┌──
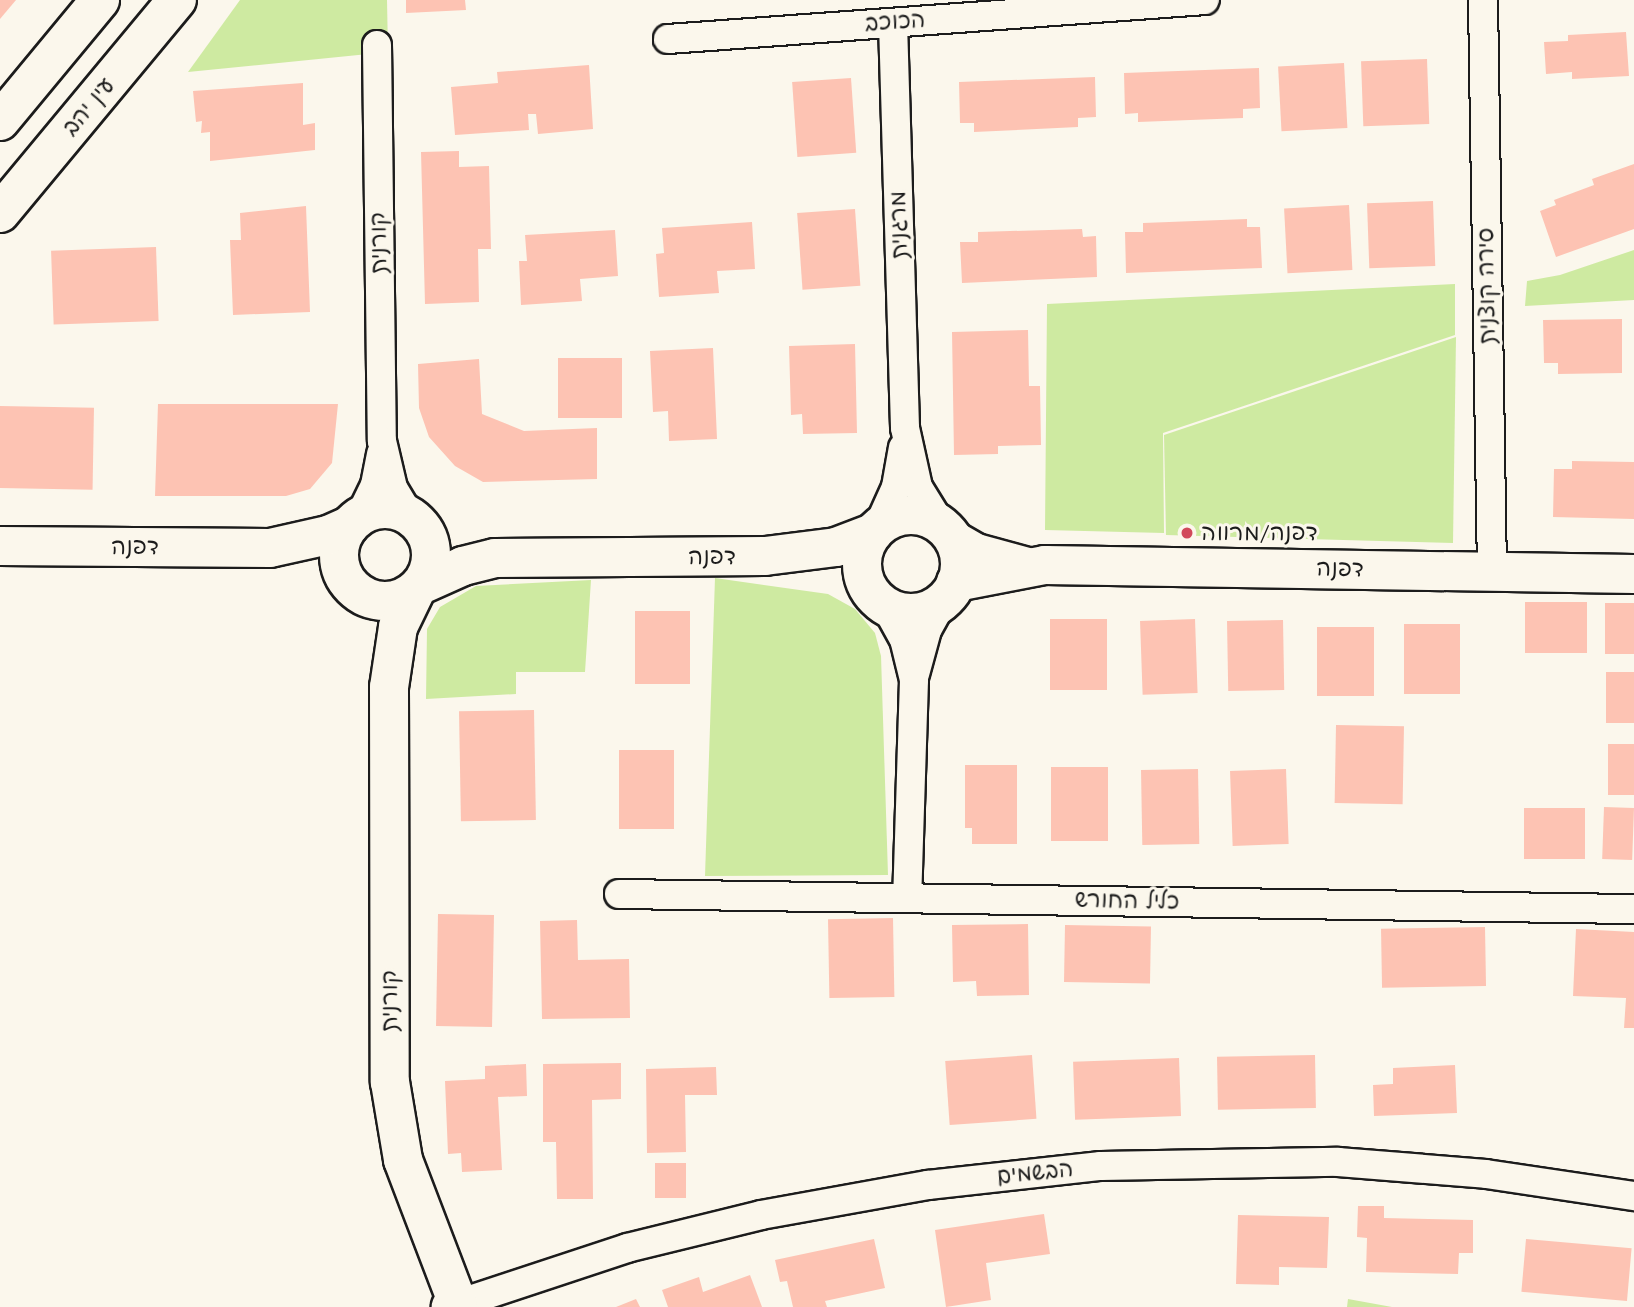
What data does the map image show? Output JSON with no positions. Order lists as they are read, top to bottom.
{
  "streets": {
    "street": [
      "הכוכב",
      "עין יהב",
      "מרגנית",
      "קורנית",
      "סירה קוצנית",
      "דפנה",
      "כליל החורש",
      "הבשמים"
    ]
  },
  "crossings": [
    ["הכוכב", "מרגנית"],
    ["מרגנית", "דפנה"],
    ["קורנית", "דפנה"],
    ["קורנית", "הבשמים"],
    ["סירה קוצנית", "דפנה"]
  ],
  "places": ["דפנה/מרווה"]
}
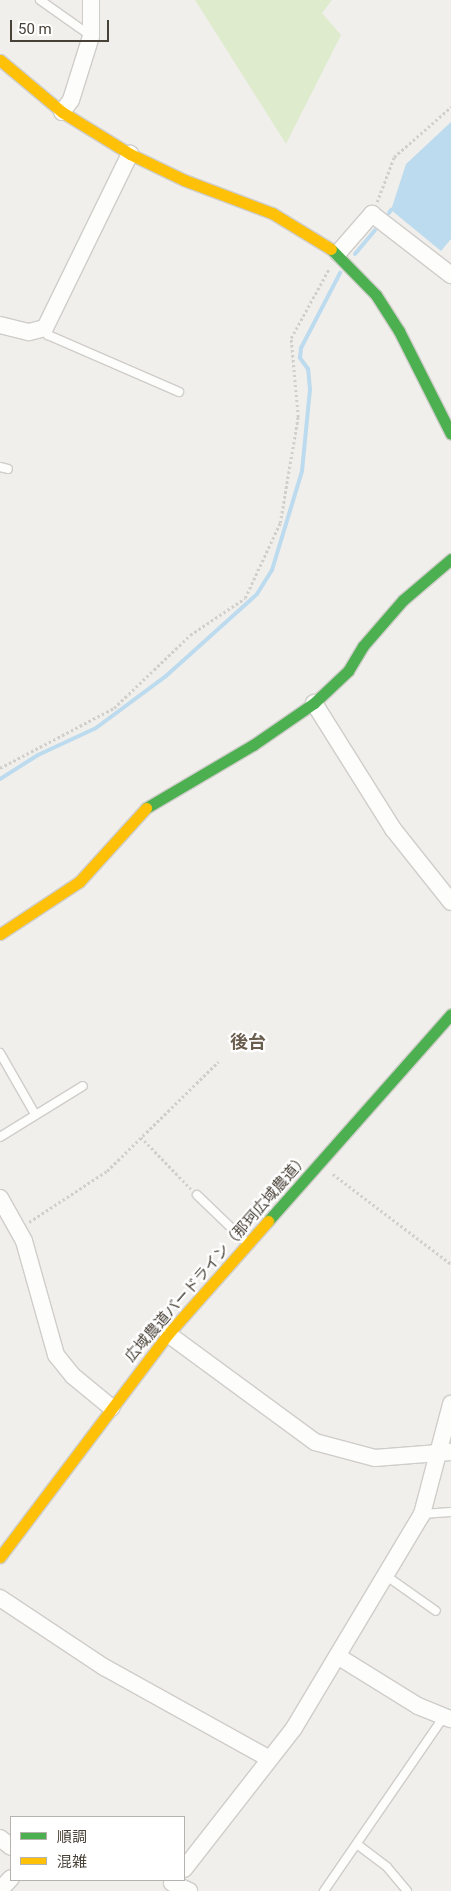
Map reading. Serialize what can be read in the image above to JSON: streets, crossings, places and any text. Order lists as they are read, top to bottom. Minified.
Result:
{"streets":{"street":["広域農道バードライン（那珂広域農道）"]},"districts":["後台"],"legend":["順調","混雑"],"scale_bar":"50 m"}
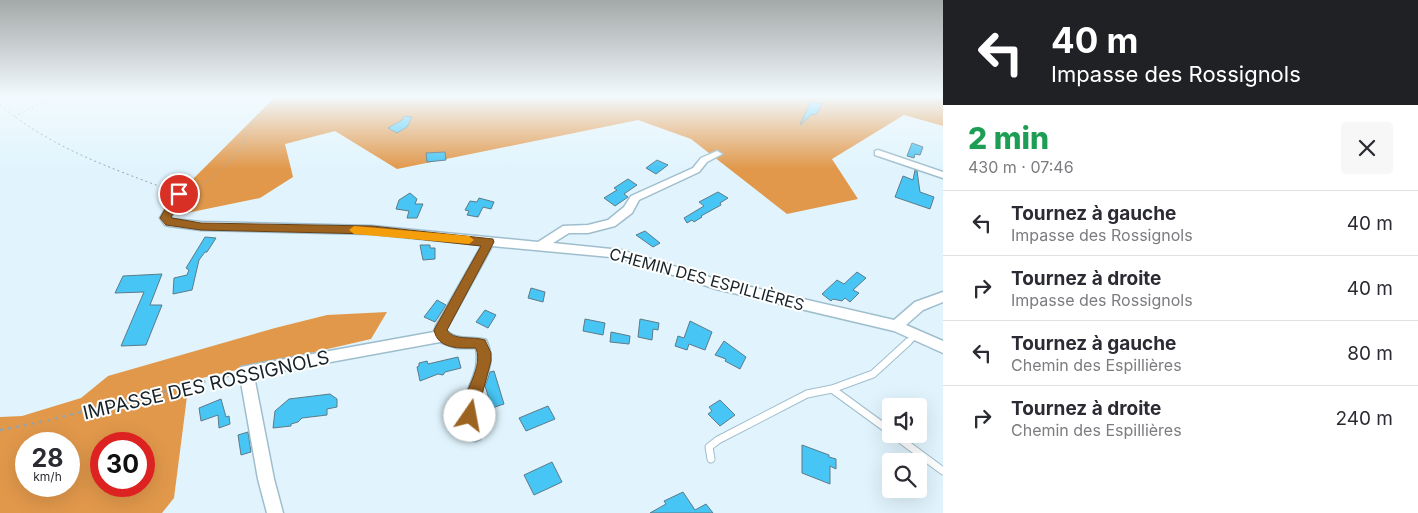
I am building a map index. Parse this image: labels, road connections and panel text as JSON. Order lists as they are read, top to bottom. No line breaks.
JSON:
{"streets":{"street":["CHEMIN DES ESPILLIÈRES","IMPASSE DES ROSSIGNOLS"]},"page":{"turn":["40 m","Impasse des Rossignols"],"heading":["2 min","430 m · 07:46"],"list":[{"name":"Tournez à gauche","note":"Impasse des Rossignols","value":"40 m"},{"name":"Tournez à droite","note":"Impasse des Rossignols","value":"40 m"},{"name":"Tournez à gauche","note":"Chemin des Espillières","value":"80 m"},{"name":"Tournez à droite","note":"Chemin des Espillières","value":"240 m"}],"speed":"28 km/h","limit":"30"}}
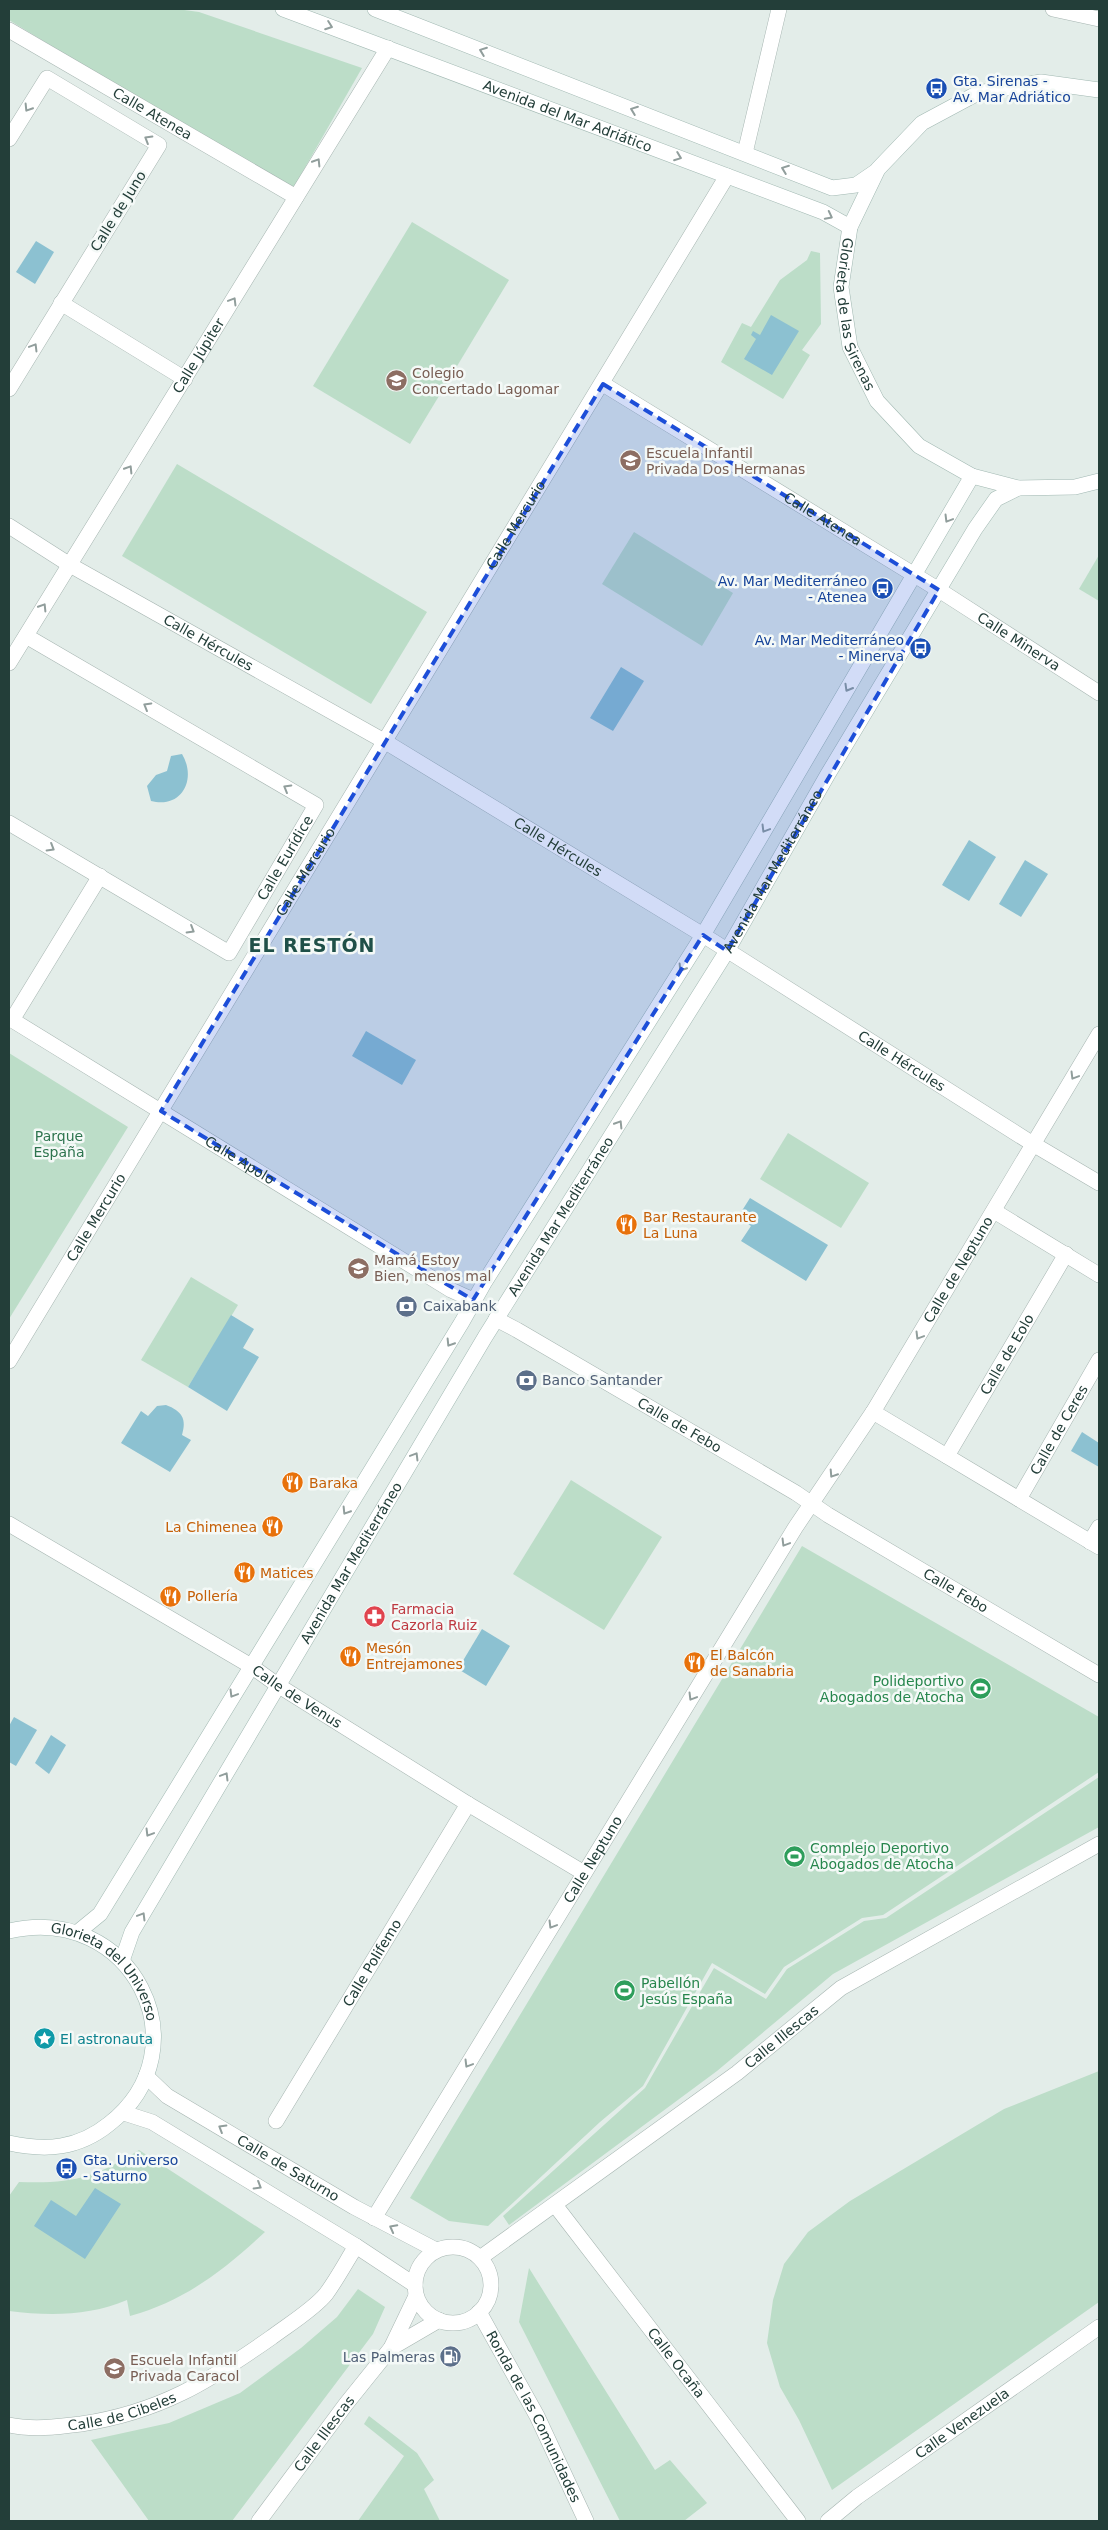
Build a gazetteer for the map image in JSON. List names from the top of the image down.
{
  "streets": {
    "street": [
      "Calle Atenea",
      "Avenida del Mar Adriático",
      "Calle de Juno",
      "Glorieta de las Sirenas",
      "Calle Júpiter",
      "Calle Mercurio",
      "Calle Minerva",
      "Calle Hércules",
      "Calle Eurídice",
      "Avenida Mar Mediterráneo",
      "Calle Apolo",
      "Calle de Neptuno",
      "Calle de Eolo",
      "Calle de Febo",
      "Calle de Ceres",
      "Calle Febo",
      "Calle de Venus",
      "Calle Neptuno",
      "Calle Polifemo",
      "Glorieta del Universo",
      "Calle Illescas",
      "Calle de Saturno",
      "Calle Ocaña",
      "Calle de Cibeles",
      "Ronda de las Comunidades",
      "Calle Venezuela"
    ]
  },
  "crossings": [
    ["Calle Atenea", "Calle Júpiter"],
    ["Calle Atenea", "Calle Mercurio"],
    ["Calle Atenea", "Calle Minerva"],
    ["Calle Atenea", "Avenida Mar Mediterráneo"],
    ["Avenida del Mar Adriático", "Glorieta de las Sirenas"],
    ["Avenida del Mar Adriático", "Calle Júpiter"],
    ["Avenida del Mar Adriático", "Calle Mercurio"],
    ["Glorieta de las Sirenas", "Avenida Mar Mediterráneo"],
    ["Calle Júpiter", "Calle Hércules"],
    ["Calle Júpiter", "Calle Eurídice"],
    ["Calle Mercurio", "Calle Hércules"],
    ["Calle Mercurio", "Calle Apolo"],
    ["Calle Minerva", "Avenida Mar Mediterráneo"],
    ["Calle Hércules", "Avenida Mar Mediterráneo"],
    ["Calle Hércules", "Calle de Neptuno"],
    ["Avenida Mar Mediterráneo", "Calle Apolo"],
    ["Avenida Mar Mediterráneo", "Calle de Febo"],
    ["Avenida Mar Mediterráneo", "Calle de Venus"],
    ["Avenida Mar Mediterráneo", "Glorieta del Universo"],
    ["Calle de Neptuno", "Calle de Febo"],
    ["Calle de Neptuno", "Calle Febo"],
    ["Calle de Neptuno", "Calle Neptuno"],
    ["Calle de Febo", "Calle Febo"],
    ["Calle de Febo", "Calle Neptuno"],
    ["Calle Febo", "Calle Neptuno"],
    ["Calle de Venus", "Calle Neptuno"],
    ["Calle de Venus", "Calle Polifemo"],
    ["Calle Neptuno", "Calle de Saturno"],
    ["Glorieta del Universo", "Calle de Saturno"],
    ["Calle Illescas", "Calle de Saturno"],
    ["Calle Illescas", "Calle Ocaña"],
    ["Calle Illescas", "Ronda de las Comunidades"],
    ["Calle de Saturno", "Ronda de las Comunidades"]
  ],
  "one_way": [
    "Calle Júpiter",
    "Calle Eurídice",
    "Calle de Neptuno",
    "Calle Neptuno"
  ],
  "districts": ["EL RESTÓN"],
  "parks": ["Parque España"],
  "places": {
    "bus stop": [
      "Gta. Sirenas - Av. Mar Adriático",
      "Av. Mar Mediterráneo - Atenea",
      "Av. Mar Mediterráneo - Minerva",
      "Gta. Universo - Saturno"
    ],
    "school or university": [
      "Colegio Concertado Lagomar",
      "Escuela Infantil Privada Dos Hermanas",
      "Mamá Estoy Bien, menos mal",
      "Escuela Infantil Privada Caracol"
    ],
    "restaurant": [
      "Bar Restaurante La Luna",
      "Baraka",
      "La Chimenea",
      "Matices",
      "Pollería",
      "Mesón Entrejamones",
      "El Balcón de Sanabria"
    ],
    "bank": ["Caixabank", "Banco Santander"],
    "pharmacy": ["Farmacia Cazorla Ruiz"],
    "sports": ["Polideportivo Abogados de Atocha", "Complejo Deportivo Abogados de Atocha", "Pabellón Jesús España"],
    "place": ["El astronauta"],
    "fuel station": ["Las Palmeras"]
  }
}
└──
WORK TO BE COMPLETED » Please transcribe exactly the part of the records that opens with the line containing "Map reading. Serialize" and closes with the line containing "I am building", both ends included, and leave out the pictures.

RESULT »
Map reading. Serialize what can be read in the image above to JSON: streets, crossings, places and any text. Order lists as they are read, top to bottom. Minified.
Result:
{"streets":{"street":["広域農道バードライン（那珂広域農道）"]},"districts":["後台"],"legend":["順調","混雑"],"scale_bar":"50 m"}
I am building a map index. Parse this image: labels, road connections and panel text as JSON. Order lists as they are read, top to bottom. No line breaks.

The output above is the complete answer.